Time to remove the toxins from your life.
You took on this task,knowing it might not work.You gave it your best....time to let go
Good luck sweetie
I did read your journal entry, but not sure about all the particulars. Not that it matters, but I think what you are doing is best. I feel sad for her daughter, but maybe she should go into foster care? What a sad state of affairs.
Good for you for looking out for yourself and family. We can only help those who try to help themselves! And, she obviously did not!
Take care of yourself. You're in my thoughts and prayers.

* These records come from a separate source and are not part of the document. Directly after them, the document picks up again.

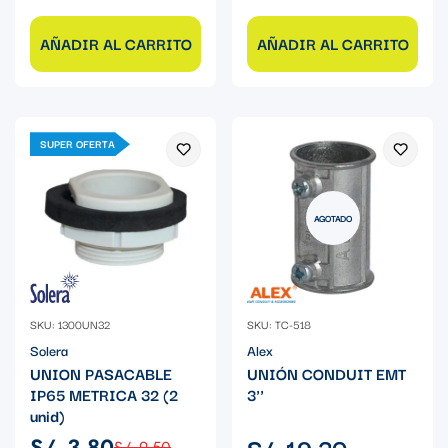
AÑADIR AL CARRITO
AÑADIR AL CARRITO
SUPER OFERTA
AGOTADO
SKU: 1300UN32
SKU: TC-518
Solera
Alex
UNION PASACABLE
UNIÓN CONDUIT EMT
IP65 METRICA 32 (2
3''
unid)
Precio
S/. 19.30
S/. 3.80
S/. 9.50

SickofLife, I feel guilty because it is my job to feel guilty. It is my burden to take on everyone elses feelings, responsibilites and problems. NOT! That is what I was taught as a child, but it was, is and always will be WRONG.
I hear ya on the going off half cocked part. I feel guilty when I overreact or react to soon. This is different. It's as though I agreed to be someone's friend, and as a friend I agreed to watch their baby. Now, they won't tell me where they are or when they are going to get back. I can't go anywhere or do anything because I have this baby and noone else wants the responsibility so I am stuck. Ergo, the guilt of letting go of a "baby".
(Oh, wait a minute! I have that problem for real! I need a root canal and can't have it done because I have her freaking baby!!! All the time.)
I am sooooo done with this situation. If she would just come out of hiding long enough for me to let her go....I could get on with my life.
Thanks for you input. It really helps.